This is a review of the book – Reveal: Where Are You? You can find also find more information about this book at the website. This book is a summary of the findings of a research conducted at Willow Creek and at other congregations about the spiritual growth of the individuals in the congregation. The book seeks to answer questions about effectiveness in ministry in the local church, the results of the research in this area, and suggested next steps for any local congregation. Two of the key themes that I found in this book are that activities or programs at church do not correlate with spiritual growth. Also, as one moves toward becoming a deeply committed Christian the importance of the local church in one’s continuing spiritual growth decreases.
I found this to be a fascinating and quick read. I finished it on the bus as we were traveling to Willow and Granger last month. I found it addressed one of the questions that I did not know that I had about ministry – how do you measure effectiveness? There is more to measuring spiritual growth than counting attendance at various activities.
Relevance and application for The United Methodist Church
I think that this book and results of the Reveal study have both relevance and application for The United Methodist Church. As a denomination, I have found that we are focused on creating programs to fulfill our mission of making disciples of Jesus Christ. This book suggests that this is the wrong approach to our mission. I think that one possible application would be less of a focus on creating programs for local congregations and increase focus on recruiting and training leaders – ordained and non-ordained – for the local church. I believe that leadership and relationships will continue to become more important in making disciples of Jesus Christ than building and implementing programs.

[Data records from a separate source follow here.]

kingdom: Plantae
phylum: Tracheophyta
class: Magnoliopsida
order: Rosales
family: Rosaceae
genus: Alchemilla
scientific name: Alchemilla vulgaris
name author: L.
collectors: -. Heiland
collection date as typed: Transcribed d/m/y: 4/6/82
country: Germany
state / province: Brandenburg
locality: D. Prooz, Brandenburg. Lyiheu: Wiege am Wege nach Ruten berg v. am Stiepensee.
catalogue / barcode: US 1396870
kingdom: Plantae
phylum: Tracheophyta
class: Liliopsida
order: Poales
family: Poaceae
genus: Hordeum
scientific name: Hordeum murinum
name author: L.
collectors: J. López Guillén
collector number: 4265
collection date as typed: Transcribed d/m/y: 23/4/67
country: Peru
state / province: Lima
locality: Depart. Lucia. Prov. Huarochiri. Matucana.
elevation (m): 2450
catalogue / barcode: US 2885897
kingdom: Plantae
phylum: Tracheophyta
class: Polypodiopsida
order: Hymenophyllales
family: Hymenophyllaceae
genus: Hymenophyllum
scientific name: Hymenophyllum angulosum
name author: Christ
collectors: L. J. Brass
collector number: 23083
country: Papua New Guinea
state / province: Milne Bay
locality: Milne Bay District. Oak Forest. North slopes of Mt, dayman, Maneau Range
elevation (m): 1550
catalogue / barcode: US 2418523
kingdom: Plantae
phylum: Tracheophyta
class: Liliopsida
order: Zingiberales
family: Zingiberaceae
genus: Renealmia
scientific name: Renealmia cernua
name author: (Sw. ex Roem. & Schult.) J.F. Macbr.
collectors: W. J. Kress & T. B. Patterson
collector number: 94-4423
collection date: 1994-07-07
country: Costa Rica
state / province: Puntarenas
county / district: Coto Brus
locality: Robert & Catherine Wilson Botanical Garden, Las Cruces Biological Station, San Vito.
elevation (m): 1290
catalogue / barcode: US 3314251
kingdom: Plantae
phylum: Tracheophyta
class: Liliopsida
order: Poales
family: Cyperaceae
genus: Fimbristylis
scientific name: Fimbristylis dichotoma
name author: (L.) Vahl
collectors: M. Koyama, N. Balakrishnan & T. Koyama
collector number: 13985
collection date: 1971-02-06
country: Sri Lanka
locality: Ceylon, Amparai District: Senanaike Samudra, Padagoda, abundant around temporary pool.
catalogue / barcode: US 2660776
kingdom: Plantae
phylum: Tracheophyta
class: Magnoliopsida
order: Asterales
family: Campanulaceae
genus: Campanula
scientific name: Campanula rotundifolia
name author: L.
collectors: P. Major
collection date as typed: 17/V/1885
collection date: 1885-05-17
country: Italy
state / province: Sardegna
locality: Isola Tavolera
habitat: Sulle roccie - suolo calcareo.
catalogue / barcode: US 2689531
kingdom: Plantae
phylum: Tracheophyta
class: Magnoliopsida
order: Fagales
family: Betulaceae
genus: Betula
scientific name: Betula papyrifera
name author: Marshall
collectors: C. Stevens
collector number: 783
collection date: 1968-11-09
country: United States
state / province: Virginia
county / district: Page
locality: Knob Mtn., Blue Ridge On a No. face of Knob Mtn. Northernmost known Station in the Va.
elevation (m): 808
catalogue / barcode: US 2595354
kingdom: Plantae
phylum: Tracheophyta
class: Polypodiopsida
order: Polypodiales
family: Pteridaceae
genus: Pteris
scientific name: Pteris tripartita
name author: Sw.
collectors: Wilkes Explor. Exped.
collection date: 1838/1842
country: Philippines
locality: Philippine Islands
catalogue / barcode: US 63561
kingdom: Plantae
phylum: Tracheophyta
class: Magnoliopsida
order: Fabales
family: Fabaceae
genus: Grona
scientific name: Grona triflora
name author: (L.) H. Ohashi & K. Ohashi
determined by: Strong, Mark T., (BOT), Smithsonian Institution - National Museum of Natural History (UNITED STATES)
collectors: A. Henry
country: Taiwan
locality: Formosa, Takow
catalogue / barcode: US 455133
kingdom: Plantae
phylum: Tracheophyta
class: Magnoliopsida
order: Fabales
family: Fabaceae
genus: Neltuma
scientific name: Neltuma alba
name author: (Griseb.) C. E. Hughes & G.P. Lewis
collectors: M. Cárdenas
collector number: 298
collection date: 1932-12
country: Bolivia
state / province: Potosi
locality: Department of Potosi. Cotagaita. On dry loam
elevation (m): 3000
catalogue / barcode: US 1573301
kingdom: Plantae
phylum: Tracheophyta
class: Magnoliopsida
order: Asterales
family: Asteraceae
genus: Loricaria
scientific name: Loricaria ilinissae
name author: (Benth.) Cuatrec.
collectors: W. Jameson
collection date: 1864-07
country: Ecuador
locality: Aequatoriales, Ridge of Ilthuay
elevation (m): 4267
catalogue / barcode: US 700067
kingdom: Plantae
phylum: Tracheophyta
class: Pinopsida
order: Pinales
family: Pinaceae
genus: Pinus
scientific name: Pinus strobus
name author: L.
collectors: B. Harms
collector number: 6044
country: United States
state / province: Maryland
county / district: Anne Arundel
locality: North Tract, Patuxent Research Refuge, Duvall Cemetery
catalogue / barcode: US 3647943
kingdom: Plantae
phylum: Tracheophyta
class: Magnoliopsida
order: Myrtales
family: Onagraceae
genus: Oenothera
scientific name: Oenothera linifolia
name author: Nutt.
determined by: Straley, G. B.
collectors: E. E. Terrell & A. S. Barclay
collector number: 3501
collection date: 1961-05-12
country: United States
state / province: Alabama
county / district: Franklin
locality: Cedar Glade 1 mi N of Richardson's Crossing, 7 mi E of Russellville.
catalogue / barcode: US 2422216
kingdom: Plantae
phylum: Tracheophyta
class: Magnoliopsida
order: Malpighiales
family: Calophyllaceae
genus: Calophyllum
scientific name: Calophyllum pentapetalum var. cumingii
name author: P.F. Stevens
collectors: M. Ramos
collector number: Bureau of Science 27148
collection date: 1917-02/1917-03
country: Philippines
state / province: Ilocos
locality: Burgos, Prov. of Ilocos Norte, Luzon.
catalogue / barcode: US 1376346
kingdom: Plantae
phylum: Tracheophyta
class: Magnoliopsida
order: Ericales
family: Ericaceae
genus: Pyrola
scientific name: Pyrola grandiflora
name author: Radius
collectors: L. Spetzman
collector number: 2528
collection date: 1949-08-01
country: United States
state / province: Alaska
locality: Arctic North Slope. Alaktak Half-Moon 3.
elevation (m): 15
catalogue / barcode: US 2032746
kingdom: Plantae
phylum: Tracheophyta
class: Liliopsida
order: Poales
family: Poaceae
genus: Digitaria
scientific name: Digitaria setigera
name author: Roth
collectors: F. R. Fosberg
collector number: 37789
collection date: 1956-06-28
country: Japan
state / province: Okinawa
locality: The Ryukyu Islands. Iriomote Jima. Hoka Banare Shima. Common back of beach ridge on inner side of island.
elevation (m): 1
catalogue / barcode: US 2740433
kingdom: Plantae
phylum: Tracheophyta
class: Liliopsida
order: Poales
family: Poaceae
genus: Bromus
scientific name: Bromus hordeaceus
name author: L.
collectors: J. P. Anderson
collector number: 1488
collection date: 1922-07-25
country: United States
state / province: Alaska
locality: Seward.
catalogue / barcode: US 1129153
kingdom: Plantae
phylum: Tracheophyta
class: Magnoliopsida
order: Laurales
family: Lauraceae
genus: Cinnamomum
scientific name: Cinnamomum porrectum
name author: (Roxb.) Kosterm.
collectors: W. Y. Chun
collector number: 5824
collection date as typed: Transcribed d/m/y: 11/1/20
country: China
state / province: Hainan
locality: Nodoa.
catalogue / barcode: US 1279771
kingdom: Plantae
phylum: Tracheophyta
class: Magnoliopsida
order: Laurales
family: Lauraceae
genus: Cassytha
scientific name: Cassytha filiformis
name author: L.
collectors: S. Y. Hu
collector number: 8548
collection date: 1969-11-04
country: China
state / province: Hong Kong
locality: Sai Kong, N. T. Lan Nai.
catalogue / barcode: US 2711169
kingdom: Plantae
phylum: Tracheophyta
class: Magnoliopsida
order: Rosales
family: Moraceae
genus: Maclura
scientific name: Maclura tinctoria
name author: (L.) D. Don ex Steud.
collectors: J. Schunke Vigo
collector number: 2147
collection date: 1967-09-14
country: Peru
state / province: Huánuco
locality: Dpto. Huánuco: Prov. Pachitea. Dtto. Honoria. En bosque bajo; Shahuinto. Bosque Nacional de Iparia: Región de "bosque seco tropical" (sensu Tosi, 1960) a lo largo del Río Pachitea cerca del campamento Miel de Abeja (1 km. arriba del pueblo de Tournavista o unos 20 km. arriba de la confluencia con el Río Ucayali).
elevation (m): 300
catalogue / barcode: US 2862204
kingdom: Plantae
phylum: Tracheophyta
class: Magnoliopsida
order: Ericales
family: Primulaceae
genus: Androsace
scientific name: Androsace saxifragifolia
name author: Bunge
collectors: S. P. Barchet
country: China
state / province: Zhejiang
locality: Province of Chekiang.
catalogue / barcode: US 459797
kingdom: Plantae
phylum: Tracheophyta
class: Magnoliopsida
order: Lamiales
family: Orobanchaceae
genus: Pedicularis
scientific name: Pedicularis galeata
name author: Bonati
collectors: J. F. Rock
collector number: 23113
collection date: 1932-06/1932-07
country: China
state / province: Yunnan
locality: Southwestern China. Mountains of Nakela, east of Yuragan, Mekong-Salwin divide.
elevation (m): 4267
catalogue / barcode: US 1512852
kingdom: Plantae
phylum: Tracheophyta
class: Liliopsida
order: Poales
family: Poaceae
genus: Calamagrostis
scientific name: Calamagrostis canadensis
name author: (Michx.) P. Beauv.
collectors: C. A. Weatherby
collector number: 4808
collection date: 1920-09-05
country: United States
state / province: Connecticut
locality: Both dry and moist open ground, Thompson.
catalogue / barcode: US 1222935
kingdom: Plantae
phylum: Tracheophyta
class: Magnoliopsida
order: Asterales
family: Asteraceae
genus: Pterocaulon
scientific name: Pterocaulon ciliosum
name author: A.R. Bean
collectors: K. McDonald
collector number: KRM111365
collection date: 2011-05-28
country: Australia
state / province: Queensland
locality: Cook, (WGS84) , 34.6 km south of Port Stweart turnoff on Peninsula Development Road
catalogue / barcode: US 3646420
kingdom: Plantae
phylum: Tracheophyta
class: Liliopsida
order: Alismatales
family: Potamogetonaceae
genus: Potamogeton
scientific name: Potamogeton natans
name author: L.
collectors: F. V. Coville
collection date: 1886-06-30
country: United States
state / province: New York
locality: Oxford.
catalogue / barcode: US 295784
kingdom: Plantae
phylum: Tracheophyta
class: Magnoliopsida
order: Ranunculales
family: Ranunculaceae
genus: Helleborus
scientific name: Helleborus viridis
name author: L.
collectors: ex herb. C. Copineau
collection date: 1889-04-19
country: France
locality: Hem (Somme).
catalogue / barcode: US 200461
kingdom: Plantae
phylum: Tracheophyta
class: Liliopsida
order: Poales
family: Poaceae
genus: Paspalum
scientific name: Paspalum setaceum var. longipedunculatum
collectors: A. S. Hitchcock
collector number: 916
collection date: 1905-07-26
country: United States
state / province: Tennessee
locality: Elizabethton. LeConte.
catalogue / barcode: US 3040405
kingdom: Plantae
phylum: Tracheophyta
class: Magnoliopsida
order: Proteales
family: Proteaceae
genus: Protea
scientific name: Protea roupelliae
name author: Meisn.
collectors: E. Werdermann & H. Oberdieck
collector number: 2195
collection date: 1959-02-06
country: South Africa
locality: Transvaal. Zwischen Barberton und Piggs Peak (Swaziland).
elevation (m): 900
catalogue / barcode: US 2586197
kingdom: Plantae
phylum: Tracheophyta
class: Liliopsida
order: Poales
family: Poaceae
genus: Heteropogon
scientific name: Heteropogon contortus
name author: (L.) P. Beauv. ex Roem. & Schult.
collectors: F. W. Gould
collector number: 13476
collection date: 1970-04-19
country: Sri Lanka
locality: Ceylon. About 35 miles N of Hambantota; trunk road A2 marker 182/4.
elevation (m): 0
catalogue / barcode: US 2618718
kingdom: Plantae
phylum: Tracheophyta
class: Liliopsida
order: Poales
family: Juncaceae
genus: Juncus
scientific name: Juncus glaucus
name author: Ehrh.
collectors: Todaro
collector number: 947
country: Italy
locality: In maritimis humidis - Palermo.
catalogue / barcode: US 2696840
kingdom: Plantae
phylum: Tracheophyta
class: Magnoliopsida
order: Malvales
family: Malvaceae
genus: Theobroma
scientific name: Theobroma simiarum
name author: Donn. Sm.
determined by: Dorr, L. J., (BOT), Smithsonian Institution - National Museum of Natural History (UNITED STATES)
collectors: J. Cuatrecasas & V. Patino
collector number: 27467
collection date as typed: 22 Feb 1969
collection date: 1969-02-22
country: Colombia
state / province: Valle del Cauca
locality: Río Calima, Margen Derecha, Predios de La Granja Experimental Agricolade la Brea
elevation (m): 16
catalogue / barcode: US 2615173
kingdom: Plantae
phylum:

Relevance and application for The United Methodist Church of the Resurrection
I think that this book has relevance and application for Resurrection. As a congregation, we took part in the study and have used some of our specific results to shape our 2008 strategic objectives as a congregation. I found in this book a strong word for us, as we do have a lot of programs that seek to help people in their journey of knowing, loving and serving God. I do not think that these are ineffective for individuals at particular stages of their faith journey. However, I think that we could be more effective in equipping individuals as the move further along the journey of being deeply committed Christians.